I am now very happy. He is progressing and she gets to see the real Koda.

Marie,

You can be proud of your boy again today. He was an absolute gentleman with George and has nice new feet to show for it. i had told George that he might be a little nervous since he was not sure that new people could be trusted. That said, I handed him off to George's wife and my friend, Sue and they went to work. I stood back and watched. Koda handed each foot to George and stood motionless for the whole trim. We all told him how wonderful he was and Sue put him up in his stall.

Yesterday when we worked in the pouring rain and mud, he drove all over the yard (the roundpen is unusable). There are six big barrels that i am going to use for a hazard. They are currently "parked" by the garage. They don't belong there and haven't been there before so are very suspicious. Took some doing, but we finally passed them quietly. After that we went and got the poles and drove all over with the poles dragging. I made sure to drive him across the sidewalk and through the gravel drive so as to make all the strange noise I could. I did tight turns and stops so as to have the poles touch him both sides. I think he is ready to try the cart as soon as the ground is ready to drive on. I am sure the Koda I'm now seeing is the one you know and love.

Dorothy

ps: I think he may have lost just a little weight...maybe...


----------



## Reignmaker Miniatures (Mar 16, 2011)

WOOHOO, way to go Koda!




I guess blood will tell and he's showing his family relationship



.


----------



## susanne (Mar 16, 2011)

.



> I think he is ready to try the cart as soon as the ground is ready to drive on.

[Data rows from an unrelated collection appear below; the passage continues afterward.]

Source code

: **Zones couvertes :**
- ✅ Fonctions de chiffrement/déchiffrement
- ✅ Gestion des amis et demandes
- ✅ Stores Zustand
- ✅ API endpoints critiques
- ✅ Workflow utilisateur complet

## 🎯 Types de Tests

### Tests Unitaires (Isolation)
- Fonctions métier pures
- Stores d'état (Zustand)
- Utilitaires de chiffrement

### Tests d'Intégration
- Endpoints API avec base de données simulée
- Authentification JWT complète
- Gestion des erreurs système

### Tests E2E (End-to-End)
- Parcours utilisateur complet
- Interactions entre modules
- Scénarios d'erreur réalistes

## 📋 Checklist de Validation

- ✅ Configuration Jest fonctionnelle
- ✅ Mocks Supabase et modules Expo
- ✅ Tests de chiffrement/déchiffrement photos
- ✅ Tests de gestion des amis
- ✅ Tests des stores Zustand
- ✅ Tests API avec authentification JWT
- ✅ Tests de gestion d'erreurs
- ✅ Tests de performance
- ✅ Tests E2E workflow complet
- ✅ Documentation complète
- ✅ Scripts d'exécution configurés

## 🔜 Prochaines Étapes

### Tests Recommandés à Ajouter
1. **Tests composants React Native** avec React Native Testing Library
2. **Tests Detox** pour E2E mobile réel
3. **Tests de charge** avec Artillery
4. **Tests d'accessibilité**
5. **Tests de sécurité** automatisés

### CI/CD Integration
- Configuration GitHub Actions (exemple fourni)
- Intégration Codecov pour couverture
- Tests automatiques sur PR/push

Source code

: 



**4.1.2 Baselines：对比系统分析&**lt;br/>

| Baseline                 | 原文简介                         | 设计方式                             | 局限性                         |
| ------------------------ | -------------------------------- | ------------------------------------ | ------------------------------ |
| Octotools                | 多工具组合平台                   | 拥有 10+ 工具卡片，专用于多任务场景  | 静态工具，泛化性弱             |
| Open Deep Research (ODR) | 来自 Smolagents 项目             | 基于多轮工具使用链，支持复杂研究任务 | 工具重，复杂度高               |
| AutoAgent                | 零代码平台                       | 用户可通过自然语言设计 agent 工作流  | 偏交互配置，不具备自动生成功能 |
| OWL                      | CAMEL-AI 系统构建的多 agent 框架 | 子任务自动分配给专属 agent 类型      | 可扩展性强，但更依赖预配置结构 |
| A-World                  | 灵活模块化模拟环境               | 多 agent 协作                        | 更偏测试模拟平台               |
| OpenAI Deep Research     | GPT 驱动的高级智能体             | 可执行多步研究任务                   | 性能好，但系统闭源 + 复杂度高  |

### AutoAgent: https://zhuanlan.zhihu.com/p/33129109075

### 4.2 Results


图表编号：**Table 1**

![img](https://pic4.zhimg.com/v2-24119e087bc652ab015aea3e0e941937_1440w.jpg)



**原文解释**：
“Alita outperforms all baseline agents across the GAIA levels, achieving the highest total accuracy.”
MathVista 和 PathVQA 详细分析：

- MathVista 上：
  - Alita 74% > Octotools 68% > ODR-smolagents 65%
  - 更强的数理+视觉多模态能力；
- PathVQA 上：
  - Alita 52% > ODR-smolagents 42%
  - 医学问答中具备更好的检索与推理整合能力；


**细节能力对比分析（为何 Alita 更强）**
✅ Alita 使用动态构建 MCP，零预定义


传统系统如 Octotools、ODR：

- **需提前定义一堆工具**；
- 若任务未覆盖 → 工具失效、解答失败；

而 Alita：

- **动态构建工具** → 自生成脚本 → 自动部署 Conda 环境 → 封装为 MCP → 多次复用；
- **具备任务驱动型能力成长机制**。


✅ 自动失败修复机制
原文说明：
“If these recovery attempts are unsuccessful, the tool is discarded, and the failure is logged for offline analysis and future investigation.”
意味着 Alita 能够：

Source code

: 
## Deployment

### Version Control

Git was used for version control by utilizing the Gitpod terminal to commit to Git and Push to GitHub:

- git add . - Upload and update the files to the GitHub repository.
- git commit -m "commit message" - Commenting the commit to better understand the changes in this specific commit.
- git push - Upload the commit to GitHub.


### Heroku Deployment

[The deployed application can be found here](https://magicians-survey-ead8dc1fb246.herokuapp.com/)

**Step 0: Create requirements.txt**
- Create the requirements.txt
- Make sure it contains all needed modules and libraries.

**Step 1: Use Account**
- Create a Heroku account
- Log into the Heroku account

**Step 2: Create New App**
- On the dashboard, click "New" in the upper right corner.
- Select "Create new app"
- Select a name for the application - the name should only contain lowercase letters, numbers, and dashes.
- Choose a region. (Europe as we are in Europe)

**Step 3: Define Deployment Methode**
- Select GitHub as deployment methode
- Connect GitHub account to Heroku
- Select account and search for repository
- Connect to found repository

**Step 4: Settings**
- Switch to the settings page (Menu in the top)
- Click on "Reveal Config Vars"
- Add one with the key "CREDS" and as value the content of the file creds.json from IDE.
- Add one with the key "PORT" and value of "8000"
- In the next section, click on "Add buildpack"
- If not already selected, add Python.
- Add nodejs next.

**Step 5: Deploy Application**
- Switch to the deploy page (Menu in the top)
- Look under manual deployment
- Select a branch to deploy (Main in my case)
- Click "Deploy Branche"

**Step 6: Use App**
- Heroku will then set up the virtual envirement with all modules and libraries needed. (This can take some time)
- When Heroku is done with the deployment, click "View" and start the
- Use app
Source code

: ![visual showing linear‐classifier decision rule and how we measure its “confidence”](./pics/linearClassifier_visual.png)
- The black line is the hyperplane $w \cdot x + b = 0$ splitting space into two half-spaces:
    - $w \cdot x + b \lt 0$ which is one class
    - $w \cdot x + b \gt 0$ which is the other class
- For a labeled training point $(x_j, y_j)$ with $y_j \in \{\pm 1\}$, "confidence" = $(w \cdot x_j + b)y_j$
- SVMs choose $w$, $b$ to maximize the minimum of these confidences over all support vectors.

Guess that's as safe a comment as a NWer EVER made...

.


----------



## Shortpig (Mar 17, 2011)

I am so happy to hear this about Koda. I knew if anyone could get this boy hitched it would be Dorothy. I just hope she has a cart with wide shafts. After all it will be up to him to show the little one due in May how to be a driving horse. Yes this is the Koda I know and love. He is such a gentle sweet little horse. Just like all his siblings and his Sire and Dam.


----------



## Crabby-Chicken (Mar 17, 2011)

Congrats guys! Can't wait to see him in action!


----------



## gimp (Mar 17, 2011)

I've got to get own there...but have no hip waders





Way to go, Koda


----------



## Knottymare (Mar 18, 2011)

I haven't been around the forum long enough to know the back story but I'm so happy to hear that he's doing so well! Happy!!!


----------



## Shortpig (Mar 18, 2011)

Knottymare he had a traumatic gelding procedure because they couldn't get him out. After that he didn't trust strangers. That made his training to drive tougher. Just last year his older sister was trained and did great. His brother who is owned by Erin of Moore Acres was trained this year and will be at the show in Longview this weekend. His name is Chip and he is an awesome driving horse.

I love driving the sire of these guys he takes care of me.

Kodas last sibling is due in May. We are very excited to have all these foals driving Ans doing what they are bred to do. I have had my stallion and two mares (full sisters) for 16 yrs.

You can see the whole family on my website. We will be at the show this weekend.


----------



## Shortpig (Mar 18, 2011)

Thank you all for your compliments. You have no idea what this means to me.

Nancy we will have to set a date to meet still. We might both need hip waders in this weather. Its spring where's the sun?


----------



## Knottymare (Mar 18, 2011)

Shortpig said:


> Knottymare he had a traumatic gelding procedure because they couldn't get him out. After that he didn't trust strangers. That made his training to drive tougher. Just last year his older sister was trained and did great. His brother who is owned by Erin of Moore Acres was trained this year and will be at the show in Longview this weekend. His name is Chip and he is an awesome driving horse.
> 
> I love driving the sire of these guys he takes care of me.
> 
> ...


Very excited to meet you and of course, meet all your horses!


----------



## Shortpig (Mar 18, 2011)

We aren't bringing any horses to the show. I believe my daughter will be showing the new foal next year. But can't wait to meet you.


----------